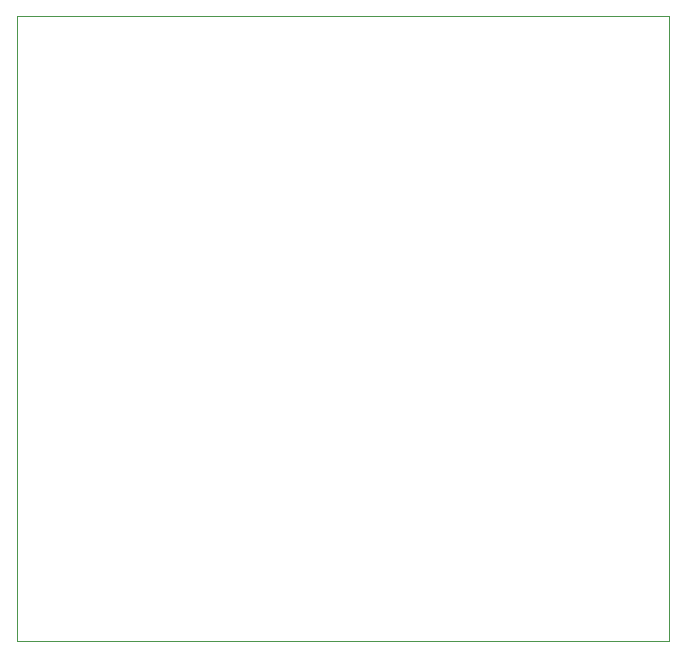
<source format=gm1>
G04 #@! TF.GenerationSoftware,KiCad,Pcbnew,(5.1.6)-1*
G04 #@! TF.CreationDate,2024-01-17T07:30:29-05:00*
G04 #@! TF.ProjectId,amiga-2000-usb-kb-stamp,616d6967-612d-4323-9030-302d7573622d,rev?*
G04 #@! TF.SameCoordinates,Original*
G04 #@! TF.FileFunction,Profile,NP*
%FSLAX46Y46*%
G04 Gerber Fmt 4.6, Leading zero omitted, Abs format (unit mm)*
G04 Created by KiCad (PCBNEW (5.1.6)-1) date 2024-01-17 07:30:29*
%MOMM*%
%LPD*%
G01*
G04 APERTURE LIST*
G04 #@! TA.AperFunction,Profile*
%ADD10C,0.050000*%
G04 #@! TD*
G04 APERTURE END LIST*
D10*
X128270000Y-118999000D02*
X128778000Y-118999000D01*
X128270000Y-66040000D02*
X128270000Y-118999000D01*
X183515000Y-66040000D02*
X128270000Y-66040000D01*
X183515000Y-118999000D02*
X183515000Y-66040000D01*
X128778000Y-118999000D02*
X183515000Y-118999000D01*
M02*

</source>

= = = = = = =

Your goal:
Please give back exactly, and with no pictures, the lines from where the listing above begins through the line containing "G04 Gerber Fmt".

Response area:
<source format=gm1>
G04 #@! TF.GenerationSoftware,KiCad,Pcbnew,(5.1.6)-1*
G04 #@! TF.CreationDate,2024-01-17T07:30:29-05:00*
G04 #@! TF.ProjectId,amiga-2000-usb-kb-stamp,616d6967-612d-4323-9030-302d7573622d,rev?*
G04 #@! TF.SameCoordinates,Original*
G04 #@! TF.FileFunction,Profile,NP*
%FSLAX46Y46*%
G04 Gerber Fmt 4.6, Leading zero omitted, Abs format (unit mm)*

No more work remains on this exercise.